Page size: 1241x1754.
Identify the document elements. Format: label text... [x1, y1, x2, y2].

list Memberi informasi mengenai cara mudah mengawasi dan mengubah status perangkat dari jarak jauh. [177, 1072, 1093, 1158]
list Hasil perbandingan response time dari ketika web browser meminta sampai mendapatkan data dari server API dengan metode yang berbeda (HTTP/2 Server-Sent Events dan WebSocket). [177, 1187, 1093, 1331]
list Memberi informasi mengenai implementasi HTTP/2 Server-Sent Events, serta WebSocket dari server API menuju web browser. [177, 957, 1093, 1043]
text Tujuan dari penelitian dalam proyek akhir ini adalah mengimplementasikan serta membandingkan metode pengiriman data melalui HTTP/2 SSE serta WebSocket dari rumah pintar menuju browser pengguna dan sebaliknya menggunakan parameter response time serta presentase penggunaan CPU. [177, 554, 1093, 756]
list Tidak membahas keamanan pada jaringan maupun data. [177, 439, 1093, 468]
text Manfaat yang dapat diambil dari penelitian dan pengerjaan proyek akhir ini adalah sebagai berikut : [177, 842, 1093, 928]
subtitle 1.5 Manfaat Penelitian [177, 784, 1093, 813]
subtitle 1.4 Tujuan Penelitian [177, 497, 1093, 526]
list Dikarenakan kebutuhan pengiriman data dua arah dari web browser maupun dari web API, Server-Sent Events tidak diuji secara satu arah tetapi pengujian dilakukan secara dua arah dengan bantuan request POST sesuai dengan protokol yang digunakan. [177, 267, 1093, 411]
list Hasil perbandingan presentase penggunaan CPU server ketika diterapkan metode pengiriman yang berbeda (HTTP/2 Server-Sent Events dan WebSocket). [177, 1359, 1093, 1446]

____________________

• [Set task]: Copy the item above line for line, with no change to any character.

• [Answer to this exercise]:
Page size: 1241x1754.
Identify the document elements. Format: label text... [x1, y1, x2, y2].

list Memberi informasi mengenai cara mudah mengawasi dan mengubah status perangkat dari jarak jauh. [177, 1072, 1093, 1158]
list Hasil perbandingan response time dari ketika web browser meminta sampai mendapatkan data dari server API dengan metode yang berbeda (HTTP/2 Server-Sent Events dan WebSocket). [177, 1187, 1093, 1331]
list Memberi informasi mengenai implementasi HTTP/2 Server-Sent Events, serta WebSocket dari server API menuju web browser. [177, 957, 1093, 1043]
text Tujuan dari penelitian dalam proyek akhir ini adalah mengimplementasikan serta membandingkan metode pengiriman data melalui HTTP/2 SSE serta WebSocket dari rumah pintar menuju browser pengguna dan sebaliknya menggunakan parameter response time serta presentase penggunaan CPU. [177, 554, 1093, 756]
list Tidak membahas keamanan pada jaringan maupun data. [177, 439, 1093, 468]
text Manfaat yang dapat diambil dari penelitian dan pengerjaan proyek akhir ini adalah sebagai berikut : [177, 842, 1093, 928]
subtitle 1.5 Manfaat Penelitian [177, 784, 1093, 813]
subtitle 1.4 Tujuan Penelitian [177, 497, 1093, 526]
list Dikarenakan kebutuhan pengiriman data dua arah dari web browser maupun dari web API, Server-Sent Events tidak diuji secara satu arah tetapi pengujian dilakukan secara dua arah dengan bantuan request POST sesuai dengan protokol yang digunakan. [177, 267, 1093, 411]
list Hasil perbandingan presentase penggunaan CPU server ketika diterapkan metode pengiriman yang berbeda (HTTP/2 Server-Sent Events dan WebSocket). [177, 1359, 1093, 1446]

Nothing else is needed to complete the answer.